- Required work -
**1)** Translate this sentence from the passage on Canadian missionaries into Spanish: "Missionaries generally aligned themselves with the colonial state."
**2)** Write what comes next in the passage on Canadian missionaries in Africa, starting after its final sentence.

- Passage -
Canadian missionaries helped the colonial powers penetrate parts of Africa, Latin America, and Asia.

By the end of the colonial period, as many as 2,500 Canadians were proselytizing across Africa. Canadian Christian activists helped the colonial powers penetrate African society. In the chapter “Christian Missionary Activities in Africa in the Age of Imperialism and the Berlin Conference of 1884-1885”, Horst Grunder explains: “Christian missionary work and colonial conquest were closely related.” More bluntly, 19th century British imperialist adventurer Henry Johnson said “each mission station is an exercise in colonization.” Missionaries generally aligned themselves with the colonial state. They tended to promote “obedience” to European rulers, encouraging Africans to see colonialism as a “blessing”.

Gripped by a desire to rid “darkest Africa” of “heathenism”, in 1893 a couple of Torontonians founded what later became the largest interdenominational Protestant mission on the continent. Victor Bingham, head of the Toronto-based Sudan Interior Mission for four decades, described "facing millions of people in the darkness of their heathenism" and "seeing the people in all their savagery and sin."

- Exercise data -

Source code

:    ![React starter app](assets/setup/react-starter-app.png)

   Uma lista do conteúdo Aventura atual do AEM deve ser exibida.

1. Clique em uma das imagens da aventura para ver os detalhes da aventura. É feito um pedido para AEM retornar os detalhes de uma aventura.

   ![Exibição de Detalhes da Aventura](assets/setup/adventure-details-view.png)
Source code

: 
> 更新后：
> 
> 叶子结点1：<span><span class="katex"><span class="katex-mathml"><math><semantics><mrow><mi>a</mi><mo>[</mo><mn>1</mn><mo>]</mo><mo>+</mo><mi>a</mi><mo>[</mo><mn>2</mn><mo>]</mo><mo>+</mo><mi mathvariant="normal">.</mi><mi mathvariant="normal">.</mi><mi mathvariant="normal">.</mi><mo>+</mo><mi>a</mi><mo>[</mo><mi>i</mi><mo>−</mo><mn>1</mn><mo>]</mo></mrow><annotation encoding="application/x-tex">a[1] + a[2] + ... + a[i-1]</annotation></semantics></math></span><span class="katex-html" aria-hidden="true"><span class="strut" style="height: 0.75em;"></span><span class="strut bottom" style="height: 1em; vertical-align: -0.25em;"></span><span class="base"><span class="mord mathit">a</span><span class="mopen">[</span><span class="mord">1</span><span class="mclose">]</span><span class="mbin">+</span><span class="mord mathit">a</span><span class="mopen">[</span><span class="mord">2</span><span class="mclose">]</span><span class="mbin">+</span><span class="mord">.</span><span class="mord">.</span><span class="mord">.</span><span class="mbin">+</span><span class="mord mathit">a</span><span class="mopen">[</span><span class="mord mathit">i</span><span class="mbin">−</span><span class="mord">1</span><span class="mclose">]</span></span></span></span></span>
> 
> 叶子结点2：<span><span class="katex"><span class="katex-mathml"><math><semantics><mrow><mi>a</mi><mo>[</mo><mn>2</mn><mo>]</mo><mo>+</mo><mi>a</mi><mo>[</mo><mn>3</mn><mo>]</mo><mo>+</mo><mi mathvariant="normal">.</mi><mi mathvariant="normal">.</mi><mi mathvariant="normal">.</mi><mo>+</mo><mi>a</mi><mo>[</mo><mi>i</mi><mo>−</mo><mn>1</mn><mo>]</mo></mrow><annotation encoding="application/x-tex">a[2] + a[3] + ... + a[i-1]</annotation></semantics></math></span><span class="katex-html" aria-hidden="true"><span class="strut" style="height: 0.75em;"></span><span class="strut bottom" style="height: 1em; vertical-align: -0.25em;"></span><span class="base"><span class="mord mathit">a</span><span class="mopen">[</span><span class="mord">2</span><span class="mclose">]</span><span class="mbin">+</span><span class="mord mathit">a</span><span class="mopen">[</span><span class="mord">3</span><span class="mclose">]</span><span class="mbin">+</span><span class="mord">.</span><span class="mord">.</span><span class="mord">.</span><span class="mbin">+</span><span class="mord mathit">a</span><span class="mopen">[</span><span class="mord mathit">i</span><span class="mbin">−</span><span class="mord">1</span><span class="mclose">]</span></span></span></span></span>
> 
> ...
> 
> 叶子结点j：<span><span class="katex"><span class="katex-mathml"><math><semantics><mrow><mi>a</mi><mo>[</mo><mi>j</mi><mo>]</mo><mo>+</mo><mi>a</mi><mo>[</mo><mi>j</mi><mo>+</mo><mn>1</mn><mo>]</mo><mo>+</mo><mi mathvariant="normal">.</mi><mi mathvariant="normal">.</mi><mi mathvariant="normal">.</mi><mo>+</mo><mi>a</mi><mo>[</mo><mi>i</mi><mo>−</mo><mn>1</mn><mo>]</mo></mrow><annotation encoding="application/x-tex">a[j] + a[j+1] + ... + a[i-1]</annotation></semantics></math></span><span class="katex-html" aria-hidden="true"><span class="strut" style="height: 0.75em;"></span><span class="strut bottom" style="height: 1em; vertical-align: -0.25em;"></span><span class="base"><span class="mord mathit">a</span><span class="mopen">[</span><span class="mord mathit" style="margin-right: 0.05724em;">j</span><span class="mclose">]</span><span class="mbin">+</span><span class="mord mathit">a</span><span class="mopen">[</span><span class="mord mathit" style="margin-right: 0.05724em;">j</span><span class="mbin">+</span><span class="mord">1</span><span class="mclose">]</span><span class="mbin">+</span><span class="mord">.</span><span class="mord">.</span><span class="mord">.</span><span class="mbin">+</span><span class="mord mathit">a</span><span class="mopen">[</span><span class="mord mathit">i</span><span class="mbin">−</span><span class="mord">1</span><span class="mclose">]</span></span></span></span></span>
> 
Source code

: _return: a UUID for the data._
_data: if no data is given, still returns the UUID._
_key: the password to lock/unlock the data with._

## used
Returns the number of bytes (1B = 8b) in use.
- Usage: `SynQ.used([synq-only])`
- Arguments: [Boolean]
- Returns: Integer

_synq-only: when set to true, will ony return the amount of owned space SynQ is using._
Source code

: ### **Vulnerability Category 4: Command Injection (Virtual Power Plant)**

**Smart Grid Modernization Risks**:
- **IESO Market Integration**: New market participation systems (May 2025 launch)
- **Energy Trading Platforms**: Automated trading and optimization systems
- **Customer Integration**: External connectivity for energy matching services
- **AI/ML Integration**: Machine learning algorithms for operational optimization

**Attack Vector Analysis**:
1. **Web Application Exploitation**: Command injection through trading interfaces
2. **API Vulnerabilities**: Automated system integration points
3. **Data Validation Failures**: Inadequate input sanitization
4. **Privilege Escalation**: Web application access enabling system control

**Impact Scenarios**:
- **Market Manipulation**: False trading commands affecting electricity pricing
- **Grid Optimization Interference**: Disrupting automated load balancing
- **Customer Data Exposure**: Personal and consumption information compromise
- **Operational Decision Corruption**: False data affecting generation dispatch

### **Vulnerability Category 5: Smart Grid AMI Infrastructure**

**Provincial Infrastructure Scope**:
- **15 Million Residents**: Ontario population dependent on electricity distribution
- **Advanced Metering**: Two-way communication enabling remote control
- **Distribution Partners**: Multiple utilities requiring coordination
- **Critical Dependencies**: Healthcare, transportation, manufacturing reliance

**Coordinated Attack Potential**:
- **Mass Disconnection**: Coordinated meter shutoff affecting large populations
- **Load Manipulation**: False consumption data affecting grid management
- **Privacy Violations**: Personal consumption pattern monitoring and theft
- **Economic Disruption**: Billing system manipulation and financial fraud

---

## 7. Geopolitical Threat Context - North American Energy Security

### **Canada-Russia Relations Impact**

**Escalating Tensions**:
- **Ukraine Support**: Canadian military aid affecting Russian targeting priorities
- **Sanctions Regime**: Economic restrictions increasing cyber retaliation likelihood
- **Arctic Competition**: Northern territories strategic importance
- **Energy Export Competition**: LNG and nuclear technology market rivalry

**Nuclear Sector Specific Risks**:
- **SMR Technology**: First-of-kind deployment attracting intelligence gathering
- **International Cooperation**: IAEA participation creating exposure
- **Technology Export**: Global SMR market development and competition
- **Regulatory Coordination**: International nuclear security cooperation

- Results for the exercise -
**1)** Los misioneros generalmente se alinearon con el Estado colonial.

**2)**
Lecturing widely, Toronto missionaries also published many tracts full of racist outbursts. The most prolific of these authors, Douglas C. Percy, argued in a 1948 book: "The people of Africa have associations with demonic powers....Behind the face of Africa looms a dark, evil intelligence, the shadow of Satan, the great enemy of God and man."

Québec missionaries have been highly involved in Haiti since 1903 – to the extent that 28% of Haiti’s Catholic clergy consisted of Francophone Canadians by the time François Duvalier rose to power in 1956.

Missionaries have also ben the recipients of official support. For instance, the initial disbursement of Canadian aid to Haiti went to missionary work; and in 1964, Prime Minister Lester Pearson justified sending a Canadian naval vessel to Haiti, noting that “if Canadian nuns or priests should be wounded or killed, it would be difficult to explain why the Canadian government had not…taken some form of action.”